*** Opening of Records for this task ***

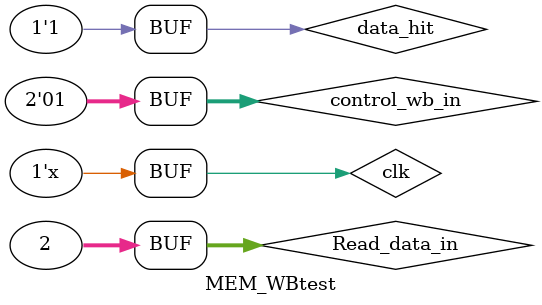
<source format=v>
`timescale 1ns / 1ps


module MEM_WBtest;

	// Inputs
	reg clk;
	reg data_hit;
	reg [1:0] control_wb_in;
	reg [31:0] Read_data_in;
	

	// Instantiate the Unit Under Test (UUT)
	MEM_WB uut (
		.clk(clk), 
		.data_hit(data_hit), 
		.control_wb_in(control_wb_in), 
		.Read_data_in(Read_data_in), 
		
	);

	initial begin
		// Initialize Inputs
		clk = 0;
		data_hit = 1;
		control_wb_in = 1;
		Read_data_in = 2;
		

		// Wait 100 ns for global reset to finish
		#100;
        
		// Add stimulus here
		
	end
	
	always
	begin
		#50
		clk = ~clk;
	end
      
      
endmodule


</source>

*** Close of Records for this task ***

▶ Problem requirements
Write the records out exactly, dropping every image.

▶ Reply
<source format=v>
`timescale 1ns / 1ps


module MEM_WBtest;

	// Inputs
	reg clk;
	reg data_hit;
	reg [1:0] control_wb_in;
	reg [31:0] Read_data_in;
	

	// Instantiate the Unit Under Test (UUT)
	MEM_WB uut (
		.clk(clk), 
		.data_hit(data_hit), 
		.control_wb_in(control_wb_in), 
		.Read_data_in(Read_data_in), 
		
	);

	initial begin
		// Initialize Inputs
		clk = 0;
		data_hit = 1;
		control_wb_in = 1;
		Read_data_in = 2;
		

		// Wait 100 ns for global reset to finish
		#100;
        
		// Add stimulus here
		
	end
	
	always
	begin
		#50
		clk = ~clk;
	end
      
      
endmodule


</source>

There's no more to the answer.